Fig 2. CPI-431-32 simultaneously blocks HIV-1 and HCV infections.

CD4+ T-lymphocytes (A) and Huh7.5.1 cells (B) (0.5 x 10⁶ cells) (triplicates) were exposed to HIV-1 JR-CSF and HCV JFH-1. Drugs (2 μM) were added 3 h pre-viral exposure (top panels) or 3 days post-viral exposure (bottom panels). Viral replications were monitored by HIV-1 p24 and HCV core ELISAs. C. CD4+ T-lymphocytes (0.5 x 10⁶ cells) (triplicates) were exposed to HIV-1 JR-CSF. Drugs were initially added 3 days post-viral exposure (2 μM) and then daily (0.5 μM). Viral replications were monitored by HIV-1 p24 and HCV core ELISAs. Results are representative of two independent experiments. D. Model for the HIV-1/HCV co-culture system.

Fig 3. CPI-431-32 inhibits the isomerase activity of CypA.

CypA inhibition was assessed with the chymotrypsin-coupled isomerase inhibition assay. Representative data from one experiment is shown. Each symbol is the mean (± SE) of 4 replicate enzyme reactions. Mean IC₅₀ values were 1.8 ± 0.6 nM (mean ± SD), 2.8 ± 0.4 nM, and 16.8 ± 2.3 nM for CPI-431-32, ALV and CsA, respectively.
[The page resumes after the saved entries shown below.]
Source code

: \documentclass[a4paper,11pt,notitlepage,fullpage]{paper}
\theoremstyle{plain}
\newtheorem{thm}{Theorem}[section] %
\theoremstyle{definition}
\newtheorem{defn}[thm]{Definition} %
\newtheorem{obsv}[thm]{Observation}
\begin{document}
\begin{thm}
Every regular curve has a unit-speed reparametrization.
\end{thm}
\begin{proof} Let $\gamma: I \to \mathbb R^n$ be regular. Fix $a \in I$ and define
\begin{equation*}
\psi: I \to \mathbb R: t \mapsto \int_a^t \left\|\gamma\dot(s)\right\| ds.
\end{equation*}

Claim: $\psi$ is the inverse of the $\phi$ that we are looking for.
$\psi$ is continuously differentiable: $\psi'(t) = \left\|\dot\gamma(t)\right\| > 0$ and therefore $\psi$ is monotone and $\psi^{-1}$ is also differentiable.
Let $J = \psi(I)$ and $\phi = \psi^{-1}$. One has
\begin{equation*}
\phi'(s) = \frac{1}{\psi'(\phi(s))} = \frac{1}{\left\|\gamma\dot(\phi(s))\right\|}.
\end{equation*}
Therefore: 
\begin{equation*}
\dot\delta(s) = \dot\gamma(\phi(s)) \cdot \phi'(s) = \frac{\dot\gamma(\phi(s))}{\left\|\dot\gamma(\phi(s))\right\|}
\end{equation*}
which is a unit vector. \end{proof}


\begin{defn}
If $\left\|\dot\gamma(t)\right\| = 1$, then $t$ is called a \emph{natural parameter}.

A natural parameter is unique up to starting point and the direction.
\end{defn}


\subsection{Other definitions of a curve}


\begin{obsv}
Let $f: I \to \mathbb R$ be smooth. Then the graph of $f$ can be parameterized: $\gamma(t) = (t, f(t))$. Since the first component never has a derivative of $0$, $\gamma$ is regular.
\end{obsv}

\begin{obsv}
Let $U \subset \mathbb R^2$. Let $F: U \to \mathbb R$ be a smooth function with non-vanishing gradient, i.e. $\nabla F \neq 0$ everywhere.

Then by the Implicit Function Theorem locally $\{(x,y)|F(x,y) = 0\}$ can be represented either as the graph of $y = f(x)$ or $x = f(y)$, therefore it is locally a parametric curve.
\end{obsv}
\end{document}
Fig 4. CPI-431-32 blocks HIV-1 reverse transcription and nuclear import.

TZM cells were infected with DNase-treated NL4-3 HIV-1 together with DMSO or CPI-431-32 (2 μM). Target cell DNA was isolated at the indicated times and was used to detect early (A) and late HIV-1 reverse transcripts (B). TZM cells were infected with NL4.3 in the presence or absence of CPI-431-32 (2 μM). Six hours post-infection, cells were fractionated and cytoplasmic and nuclear extracts analyzed by Western blotting (C). Results are representative of two independent experiments.

Fig 5. CPI-431-32 blocks HCV-mediated double-membrane vesicle (DMV) formation.

T7 polymerase expressing Huh7.5.1 cells were transfected in triplicates with JFH-1 NS3-NS5B plasmid in the presence of DMSO or increasing concentrations of CPI-431-32 and analyzed by EM as well as by Image J and ITEM software for DMVs quantification as described previously [34]. Illustrating EM images of DMVs are presented with an amplification of 25,000x. Data are representative of two independent experiments.